HTC alters functionality of US handsets to bypass Apple patents

If you ever wondered whether Apple’s patent infringement claims against HTC were worth the pain, here’s your answer.

Responding to a recent exclusion order by the United States International Trade Commission (ITC) concerning HTC One X and Evo 4G LTE shipments, the Taiwanese handset maker, once the dominant force in the Android camp, is now pre-loading its U.S. phones with an altered build of Android software.

Designed to bypass Apple patents, it changes the expected behavior of these devices. As a result, flagship HTC phones waiting to be imported into the United States now feature notably different functionality compared to HTC devices shipping elsewhere in the world.

The change is also impacting the uniformity of the Android experience, suggesting Apple was right to sue in the first place…

What’s so different about HTC’s custom Android build?

The Verge explains that HTC’s U.S. devices now include a new App Associations settings screen designed to bypass the offending “data tapping”.

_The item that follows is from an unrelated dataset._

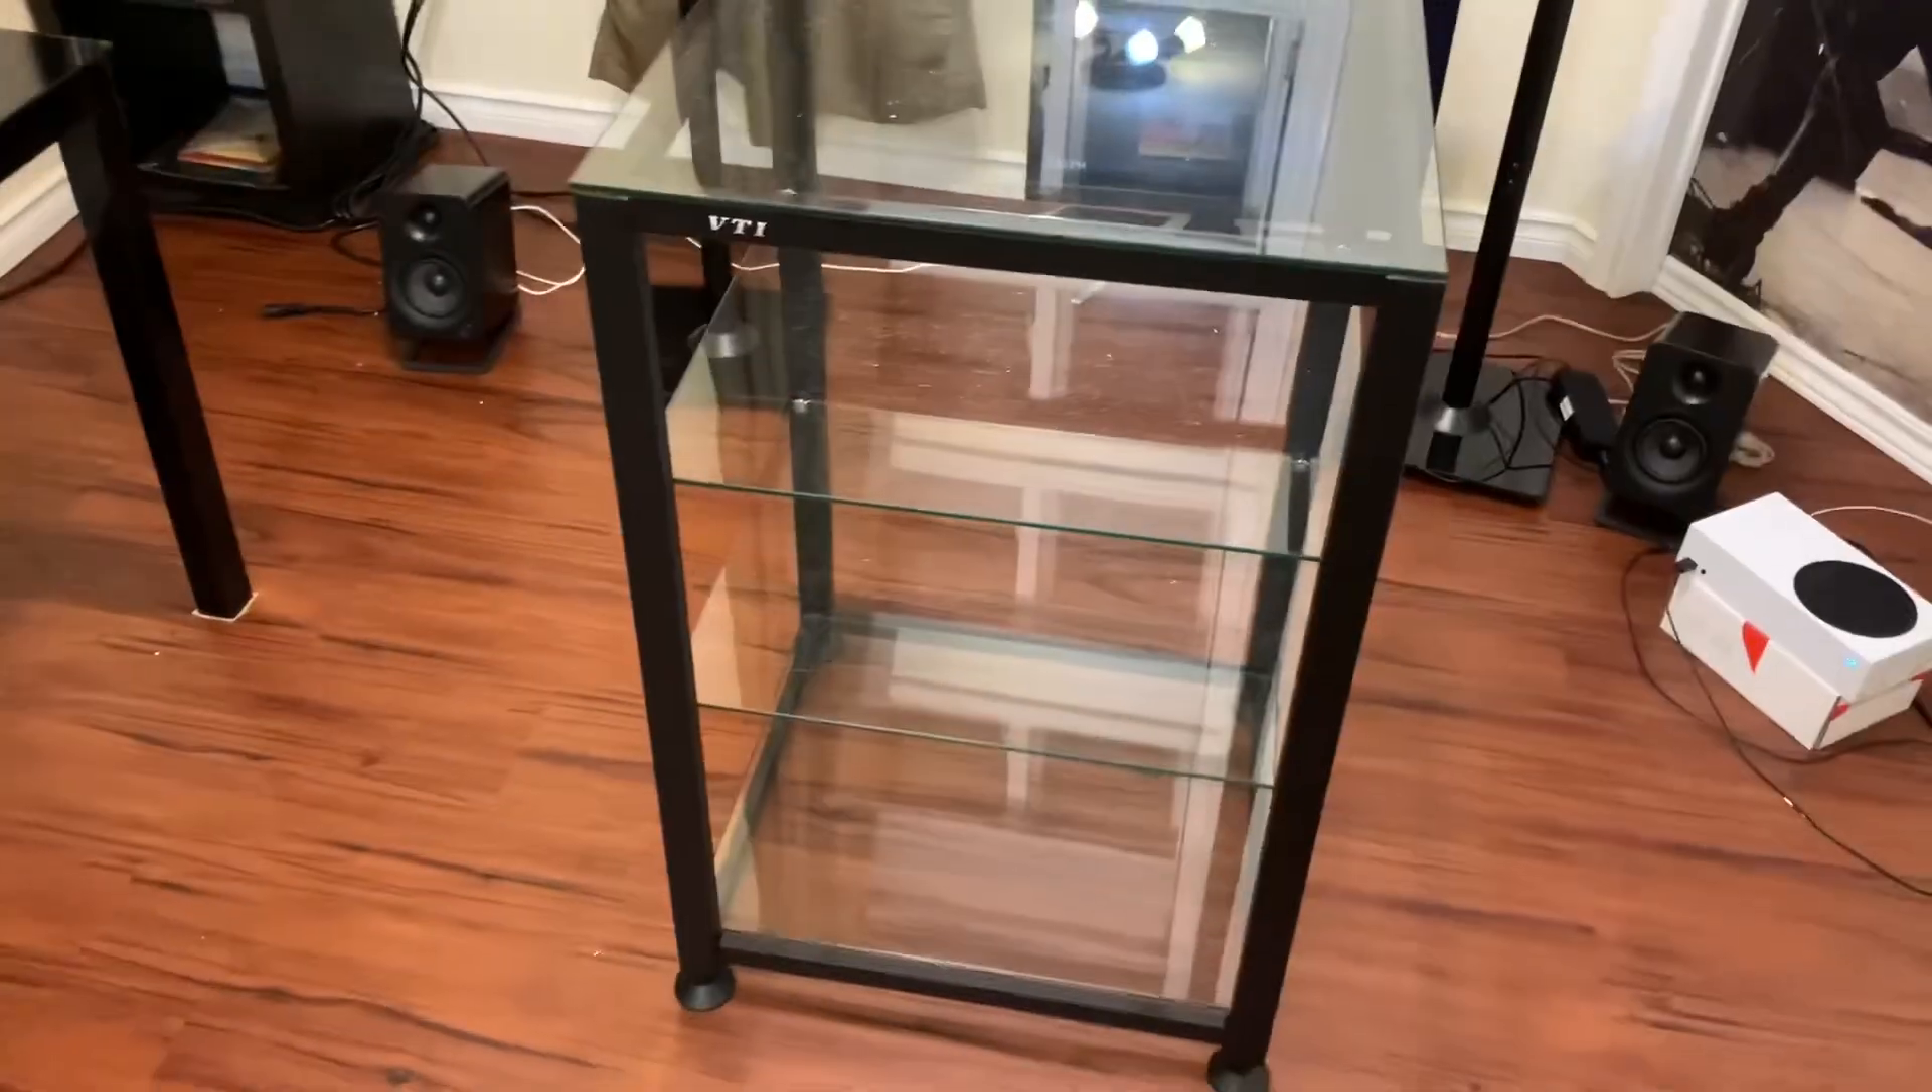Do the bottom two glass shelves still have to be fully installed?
No.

Specifically, the ITC found that HTC’s messaging app, the stock Android messaging app and the stock Android browser all infringed claims 1 and 8 of Apple patent #5,946,647 — but the ITC also specifically found that Apple’s patent claims were limited to the system both detecting data structures like phone numbers and email addresses in text and then presenting a menu of options when those detected structures are clicked.

Tapping on a detected phone number or email on both the AT&T One X and the Sprint Evo 4G LTE now immediately launches the dialer or email client.

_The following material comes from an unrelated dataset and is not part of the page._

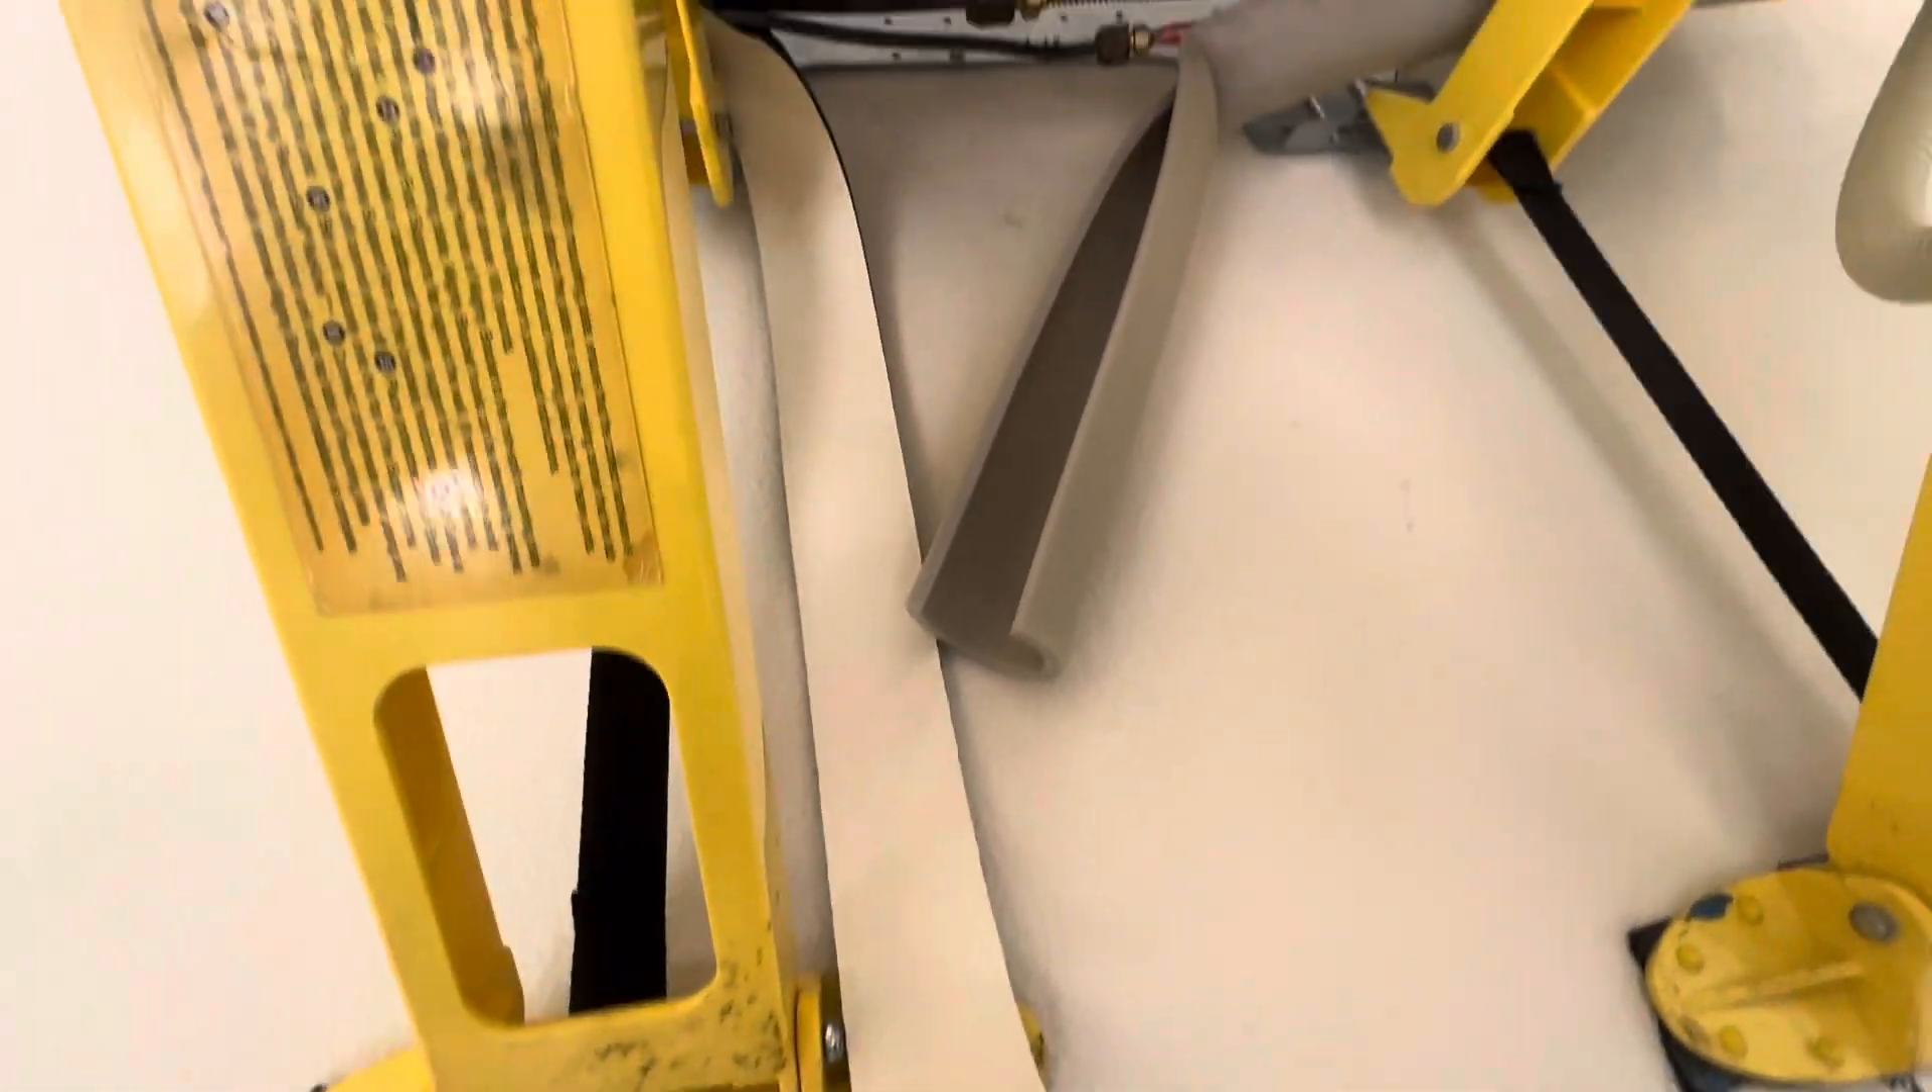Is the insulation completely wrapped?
No.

On international versions of these handsets a menu pops up, asking users to choose an app to handle these requests, which is the default Android behavior, as seen below.


HTC customers in the US will now have to go to a new App Associations settings screen to chose their default apps to handle such actions.

Of course, the ITC still has to verify these changes before it releases the shipments.

The Commission ruled last December that HTC was infringing upon an Apple patent covering the auto-hyperlinking of phone numbers and other data in text.

The injunction went into effect on April 18 of this year. As a result, two flagship HTC handsets are now being held at the customs until an approval is secured.

It’s a small victory for Apple that won’t stop the Android camp from selling a bucketload of devices.

On the other hand, import bans and court rulings in Apple’s favor are now forcing manufacturers to tweak the Android operating system, possibly affecting affect user satisfaction in the process.

Besides, Android backers will think twice before slapping Android builds on devices without making significant changes to avoid Apple patents.